◆ **Transcribed page contents**:
────────

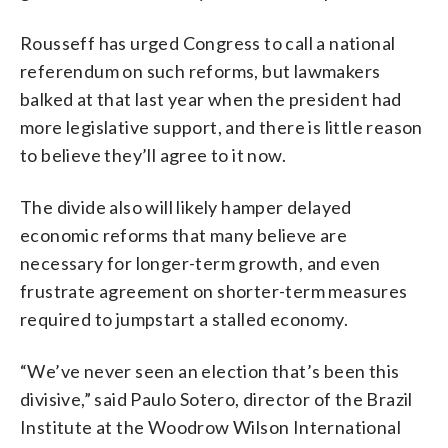
Rousseff has urged Congress to call a national
referendum on such reforms, but lawmakers
balked at that last year when the president had
more legislative support, and there is little reason
to believe they’ll agree to it now.
The divide also will likely hamper delayed
economic reforms that many believe are
necessary for longer-term growth, and even
frustrate agreement on shorter-term measures
required to jumpstart a stalled economy.
“We’ve never seen an election that’s been this
divisive,” said Paulo Sotero, director of the Brazil
Institute at the Woodrow Wilson International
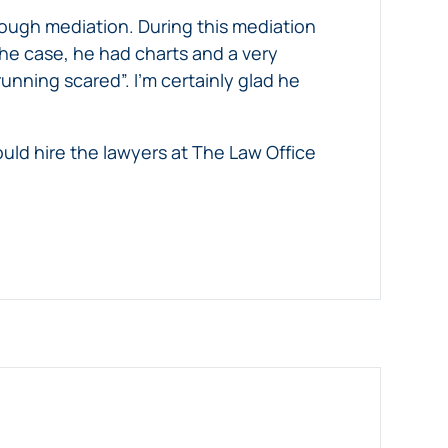
ough mediation. During this mediation
the case, he had charts and a very
nning scared”. I’m certainly glad he
uld hire the lawyers at The Law Office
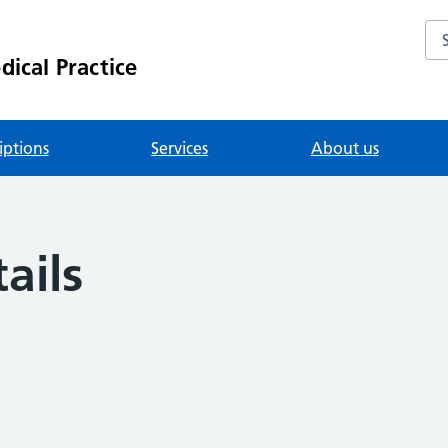
Se
ical Practice
iptions
Services
About us
ails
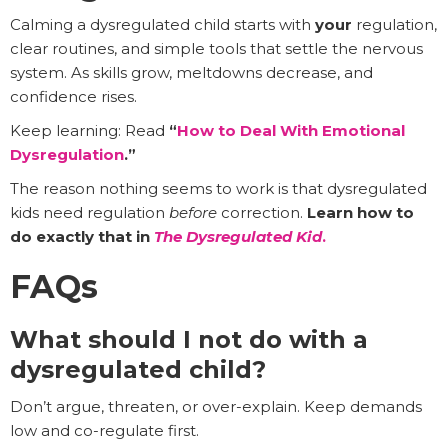
Calming a dysregulated child starts with
your
regulation,
clear routines, and simple tools that settle the nervous
system. As skills grow, meltdowns decrease, and
confidence rises.
Keep learning: Read
“
How to Deal With Emotional
Dysregulation
.”
The reason nothing seems to work is that dysregulated
kids need regulation
before
correction.
Learn how to
do exactly that in
The Dysregulated Kid
.
FAQs
What should I not do with a
dysregulated child?
Don’t argue, threaten, or over-explain. Keep demands
low and co-regulate first.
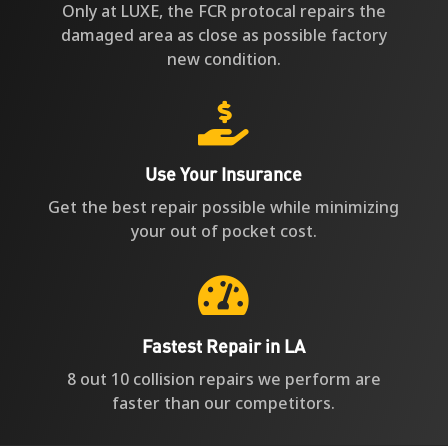
Only at LUXE, the FCR protocal repairs the
damaged area as close as possible factory
new condition.

Use Your Insurance
Get the best repair possible while minimizing
your out of pocket cost.

Fastest Repair in LA
8 out 10 collision repairs we perform are
faster than our competitors.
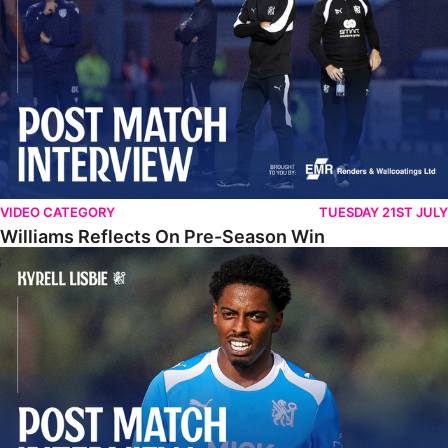
VIDEO CATEGORY
TUESDAY 21ST JULY
Williams Reflects On Pre-Season Win
Lisbie Gives Verdict On Neom SC Test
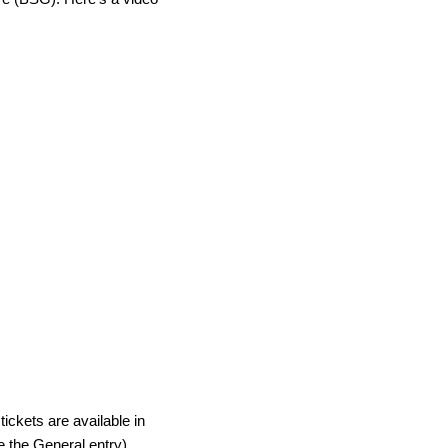
tickets are available in
 the General entry).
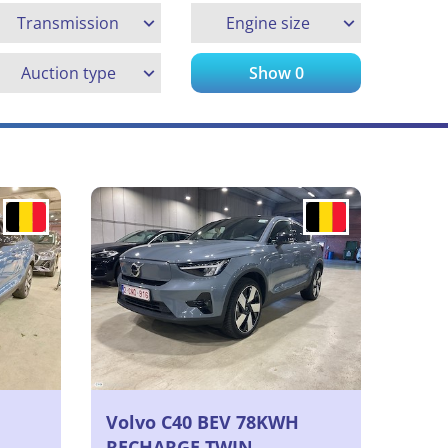
Transmission
Engine size
Auction type
Show
0
Volvo C40 BEV 78KWH
RECHARGE TWIN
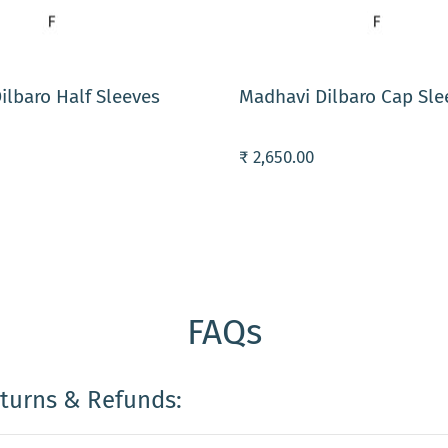
ART
ADD TO CART
ilbaro Half Sleeves
Madhavi Dilbaro Cap Sle
₹ 2,650.00
FAQs
eturns & Refunds:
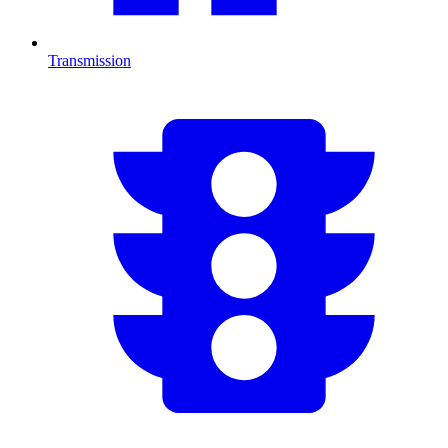
Transmission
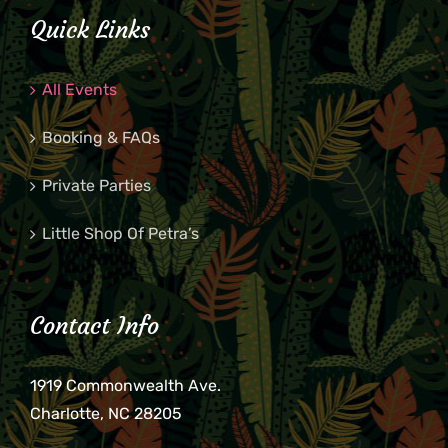
Quick Links
All Events
Booking & FAQs
Private Parties
Little Shop Of Petra’s
Contact Info
1919 Commonwealth Ave.
Charlotte, NC 28205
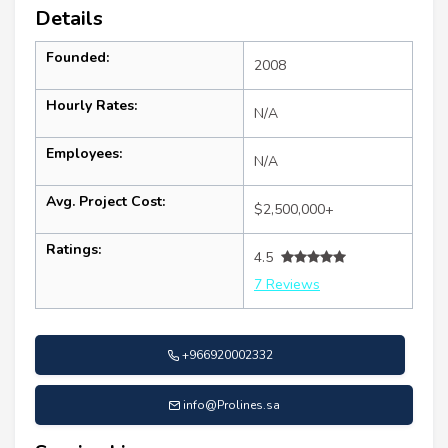
Details
Founded:
2008
Hourly Rates:
N/A
Employees:
N/A
Avg. Project Cost:
$2,500,000+
Ratings:
4.5
7 Reviews
+966920002332
info@Prolines.sa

────────

Show, from the records above, every line that includes "possible".

◆ **Exercise output**:
damaged area as close as possible factory
Get the best repair possible while minimizing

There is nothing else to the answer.